Media therefore cater to that physiological reaction by providing more of what will guarantee attention, resulting in a preponderance of negativity.

Another group of scientists believes that people pay attention to bad news because generally, humans think the world is rosier than it actually is. Most believe they are better than the average and expect things to be all right in the end.

This pleasant view of the world makes bad news all the more surprising and salient. It is only against a light background that the dark spots are highlighted. So our attraction to bad news may be more complex than just journalistic cynicism or a hunger springing from the darkness within.

Some media scholars say this preference for bad news qualifies as media bias, which is generally defined as the selection of which and how stories and events are reported. It implies the perceived, covert inclination to avoid neutral and balanced accounts, contrary to journalistic standards.

This bias is more pronounced in the way international media covers Africa. African leaders and intellectuals, including journalists have for long protested against the international media’s tendency to highlight only the negative from the continent.

As one would expect, the Nairobi demos provided yet another opportunity for the international TV channels and newspapers to report bad news from Kenya. Images showing police brutally dispersing demonstrators were beamed across the world in such dramatic and slanted style that a person watching from Washington would think the whole of Kenya was engulfed in chaos.

Feed perceptions

Patriotism aside, and as proven by the way Kenyan media chooses what to and what not to highlight, all media, international, national or local, prefer the bad to the good. The American and European press if full of negative stories from countries in those continents as well.

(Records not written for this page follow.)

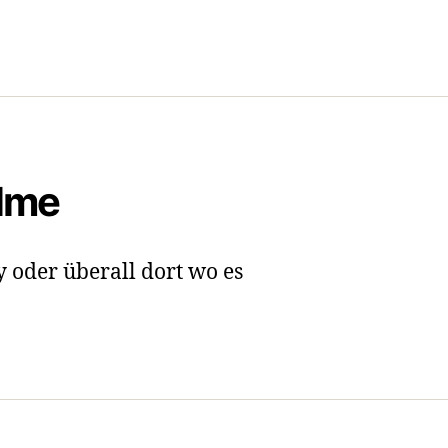
ilme
y oder überall dort wo es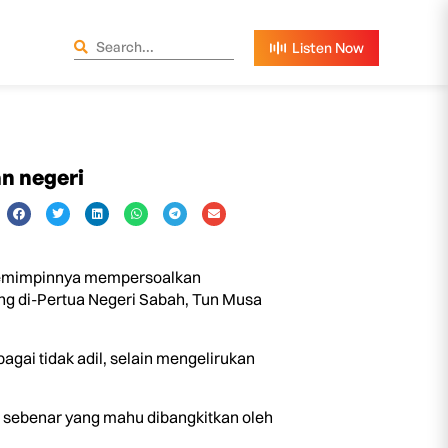
an negeri
 pemimpinnya mempersoalkan
ng di-Pertua Negeri Sabah, Tun Musa
agai tidak adil, selain mengelirukan
u sebenar yang mahu dibangkitkan oleh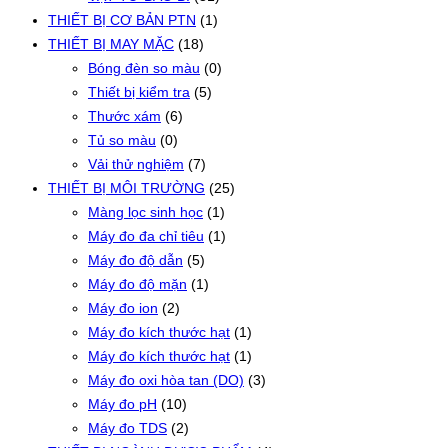
THIẾT BỊ CƠ BẢN PTN
(1)
THIẾT BỊ MAY MẶC
(18)
Bóng đèn so màu
(0)
Thiết bị kiểm tra
(5)
Thước xám
(6)
Tủ so màu
(0)
Vải thử nghiệm
(7)
THIẾT BỊ MÔI TRƯỜNG
(25)
Màng lọc sinh học
(1)
Máy đo đa chỉ tiêu
(1)
Máy đo độ dẫn
(5)
Máy đo độ mặn
(1)
Máy đo ion
(2)
Máy đo kích thước hạt
(1)
Máy đo kích thước hạt
(1)
Máy đo oxi hòa tan (DO)
(3)
Máy đo pH
(10)
Máy đo TDS
(2)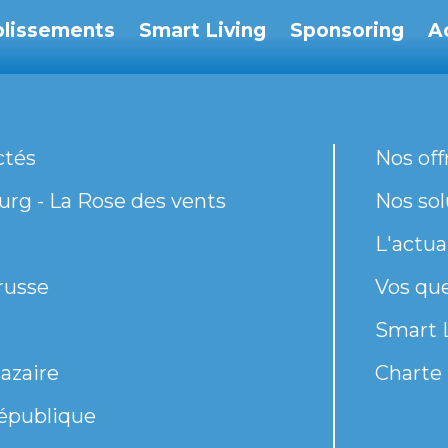
blissements
Smart Living
Sponsoring
A
ctés
Nos off
rg - La Rose des vents
Nos sol
L'actua
russe
Vos qu
Smart 
azaire
Charte 
épublique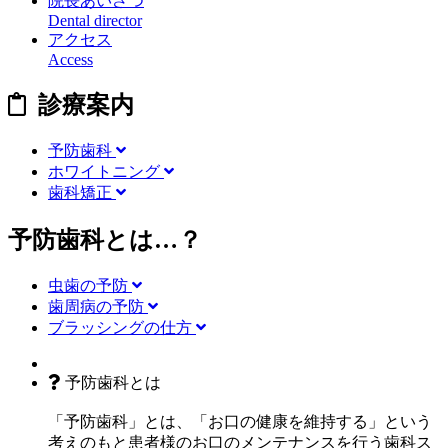
院長あいさつ
Dental director
アクセス
Access
診療案内
予防歯科
ホワイトニング
歯科矯正
予防歯科とは…？
虫歯の予防
歯周病の予防
ブラッシングの仕方
予防歯科とは
「予防歯科」とは、
「お口の健康を維持する」という
考えのもと患者様のお口のメンテナンスを行う
歯科ス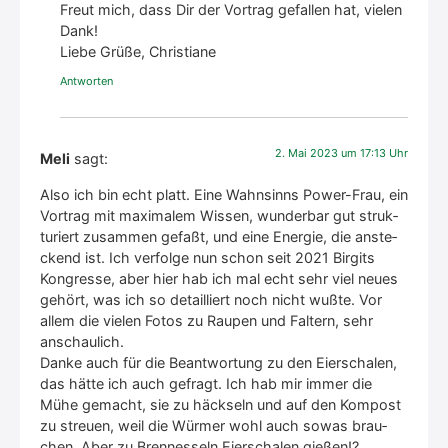
Freut mich, dass Dir der Vor­trag gefal­len hat, vie­len
Dank!
Lie­be Grü­ße, Chris­tia­ne
Antworten
2. Mai 2023 um 17:13 Uhr
Meli
sagt:
Also ich bin echt platt. Eine Wahn­sinns Power-Frau, ein
Vor­trag mit maxi­ma­lem Wis­sen, wun­der­bar gut struk­
tu­riert zusam­men gefaßt, und eine Ener­gie, die anste­
ckend ist. Ich ver­fol­ge nun schon seit 2021 Birgits
Kon­gres­se, aber hier hab ich mal echt sehr viel neu­es
gehört, was ich so detail­liert noch nicht wuß­te. Vor
allem die vie­len Fotos zu Rau­pen und Fal­tern, sehr
anschau­lich.
Dan­ke auch für die Beant­wor­tung zu den Eier­scha­len,
das hät­te ich auch gefragt. Ich hab mir immer die
Mühe gemacht, sie zu häck­seln und auf den Kom­post
zu streu­en, weil die Wür­mer wohl auch sowas brau­
chen. Aber zu Bren­nes­seln Eier­scha­len gie­ßen!?…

However, international media’s reportage of Africa is not only negative, but also stereotypical, which means that Western media’s negative portrayal of Africa is not only about structural bias but also about uniformed perceptions.

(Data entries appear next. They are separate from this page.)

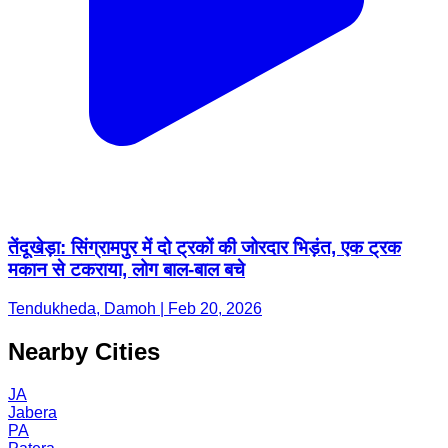
तेंदूखेड़ा: सिंग्रामपुर में दो ट्रकों की जोरदार भिड़ंत, एक ट्रक
मकान से टकराया, लोग बाल-बाल बचे
Tendukheda, Damoh | Feb 20, 2026
Nearby Cities
JA
Jabera
PA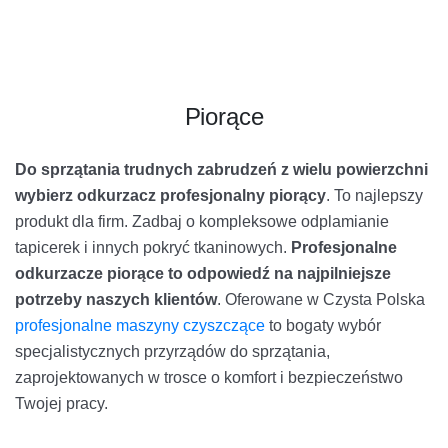
Piorące
Do sprzątania trudnych zabrudzeń z wielu powierzchni
wybierz odkurzacz profesjonalny piorący
. To najlepszy
produkt dla firm. Zadbaj o kompleksowe odplamianie
tapicerek i innych pokryć tkaninowych.
Profesjonalne
odkurzacze piorące to odpowiedź na najpilniejsze
potrzeby naszych klientów
. Oferowane w Czysta Polska
profesjonalne maszyny czyszczące
to bogaty wybór
specjalistycznych przyrządów do sprzątania,
zaprojektowanych w trosce o komfort i bezpieczeństwo
Twojej pracy.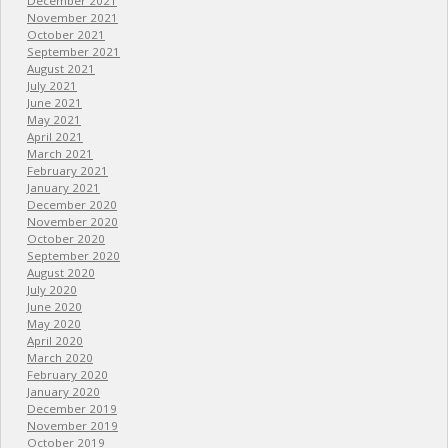
December 2021
November 2021
October 2021
September 2021
August 2021
July 2021
June 2021
May 2021
April 2021
March 2021
February 2021
January 2021
December 2020
November 2020
October 2020
September 2020
August 2020
July 2020
June 2020
May 2020
April 2020
March 2020
February 2020
January 2020
December 2019
November 2019
October 2019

Their approach is informed by the ignorance on the part of the audiences in the West, where a huge number of people think that Africa is one unfortunate country where war, diseases and hunger reign supreme.

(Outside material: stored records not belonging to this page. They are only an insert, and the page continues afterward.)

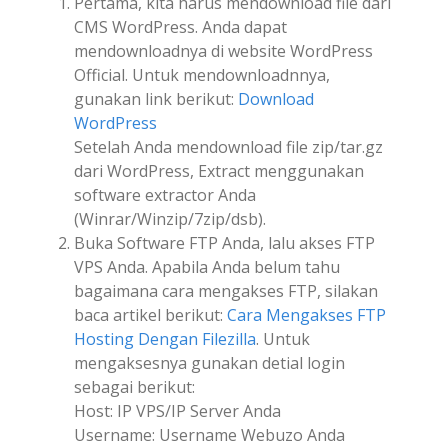
Pertama, kita harus mendownload file dari
CMS WordPress. Anda dapat
mendownloadnya di website WordPress
Official. Untuk mendownloadnnya,
gunakan link berikut:
Download
WordPress
Setelah Anda mendownload file zip/tar.gz
dari WordPress, Extract menggunakan
software extractor Anda
(Winrar/Winzip/7zip/dsb).
Buka Software FTP Anda, lalu akses FTP
VPS Anda. Apabila Anda belum tahu
bagaimana cara mengakses FTP, silakan
baca artikel berikut:
Cara Mengakses FTP
Hosting Dengan Filezilla
. Untuk
mengaksesnya gunakan detial login
sebagai berikut:
Host: IP VPS/IP Server Anda
Username: Username Webuzo Anda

To feed their audiences’ biases, western media works hard to portray Africa as continent where only bad things happen. The Nairobi political demonstrations fitted perfectly in this script.

Historians have blamed slavery and colonialism for this negative perception of Africa. The psychological result of slavery is the mindset that Africans, no matter where they are located, have a fixed status below that of their Caucasian and other descendants.

The perception of black people as being less human has accordingly made many Americans and Europeans to view Africa and everything about Africa with cynicism and pessimism.

Reverse psychology

While negative news tend to attract attention and while people  need to be kept abreast of current affairs no matter how dire, some studies show that people  actually need  more of inspirational and uplifting news.

There is evidence that information that grabs attention is not necessarily what people like and what they prefer to pass along. Some five years ago, a University of Pennsylvania study found out that although negative news receives more attention, people actually like good news. Good news is socially transmitted more frequently. The study showed that good news is more viral than bad news.

A recent event in Kenya illustrates this. The most uplifting news of last month was the story about a baby that was rescued from the rubble of the building that collapsed in Huruma, Nairobi. Everybody talked about this good story that emerged from within a bad story of disaster; it became the trending topic on social media.

Positive psychologists therefore argue that people can change habits, attitudes and behaviours as regards their consumption of news. They can develop a positive perspective that can spread to other people like a virus.  They can encourage news deliverers to present balanced and multi-dimensional points of view of life.

Hopefully, a day will come when a story about a fertiliser factory will run a head of a story on violent demonstrations.